On Friday, June 5, President Trump signed the Paycheck Protection Program Flexibility Act (PPPFA) into law. The PPPFA contains several key provisions that are designed to maximize forgiveness for loan recipients. Some of those key provisions are the following:


  • Extended the original “covered period” under Section 7(a)(36)(A)(iii) of the Small Business Act to February 15, 2020 to December 31, 2020. The original Covered Period was February 15, 2020 to June 30, 2020.
  • Extended the “covered period” under Section 1106(a)(3) of the CARES Act to “the period beginning  on the origination date and ending the earlier of the date that is 24 weeks after said origination date or December 31, 2020.” Additionally, any place where “June 30, 2020” appeared in reference to the PPP was changed to “December 31, 2020.” The original period ended 8 weeks after it began.
  • Added an exemption for the reduction in forgiveness proportionate to the reduction in full time equivalent employees, if the employer is able to document either (a) an inability to rehire individuals who were employees on February 15, 2020 and an inability to hire similarly qualified employees on or before December 31, 2020 or (b) an inability to “return to the same level of business activity as such business was operating at before February 15, 2020” due to complying with safety requirements related to COVID-19.
  • Amended the ratio of loan amount that can be used for payroll expenses vs non-payroll expenses (see SSM’s prior post on the PPP for allowable non-payroll uses) from 75% to 60%.
  • Allows eligible recipients that received their loans prior to the enactment of the PPPFA (June 5, 2020) to elect to use the previous 8-week covered period rather than the 24-week period as amended.
  • Extended the deferral period for loan repayment commencement from “no less than 6 months but no more than 1 year” to “the date that forgiveness is determined under Section 1106 of the CARES Act.”
  • Added a provision that requires payments of principal, interest, and fees to begin if an eligible recipient does not apply for forgiveness within 10 months of the last day of the covered period.
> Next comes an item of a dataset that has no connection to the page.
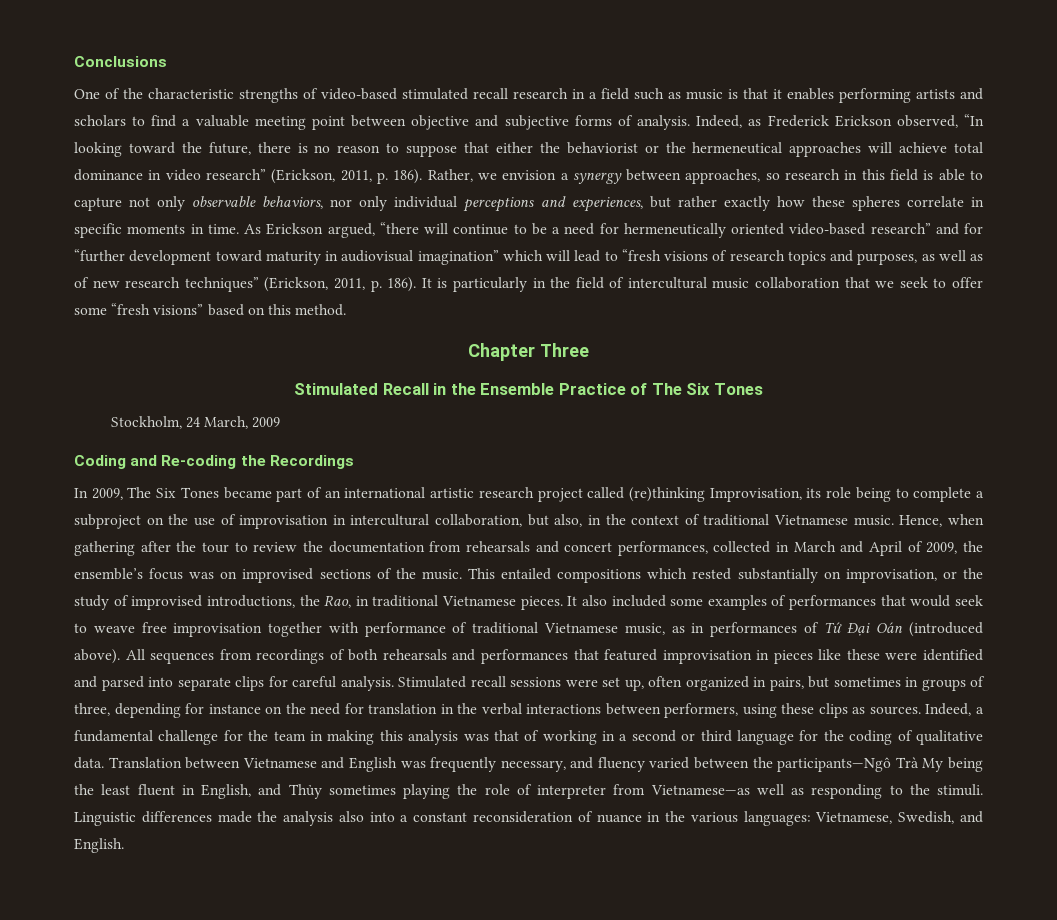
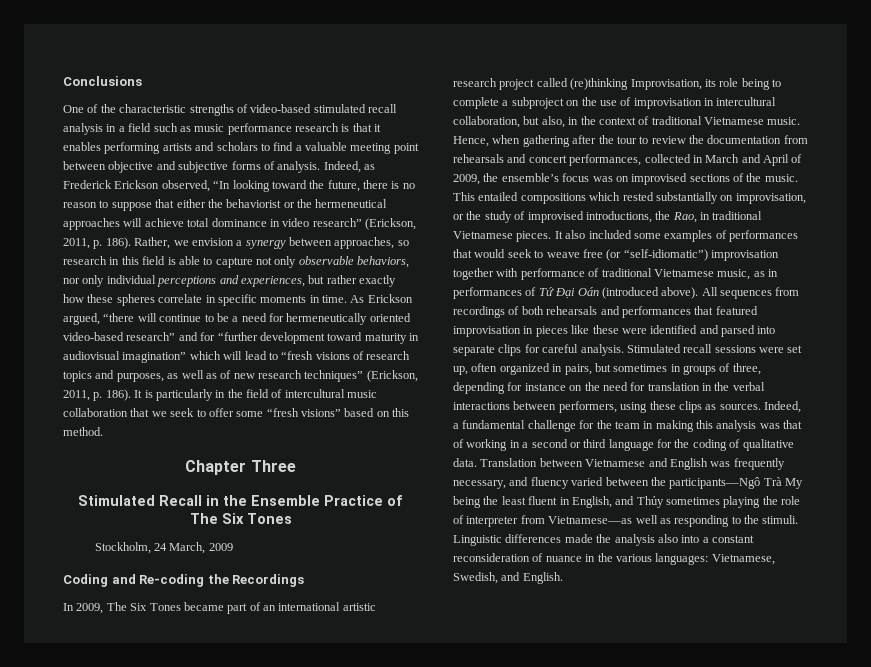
[513,88,568,99] research -> [63,123,103,135] analysis
(723, 94) none -> [227,123,339,135] performance research
(167, 627) none -> [606,249,708,261] (or “self-idiomatic”)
If you have any questions about PPP Loans or such loan forgiveness, please call our business attorneys at Schober Schober & Mitchell, S.C. at (262)785-1820.

[1] Note that FTE reduction is directly affected by the PPFA as discussed below.

[2]Example: An hourly wage employee had been working 40 hours per week during the borrower selected reference period (FTE employee of 1.0) and the borrower reduced the employee’s hours to 30 hours per week during the covered period (FTE employee of 0.5). There was no change to the employee’s hourly wage during the covered period. Because the hourly wage did not change, the reduction in the employee’s total wages is entirely attributable to the FTE employee reduction and the borrower is not required to conduct a salary/wage reduction calculation for that employee.”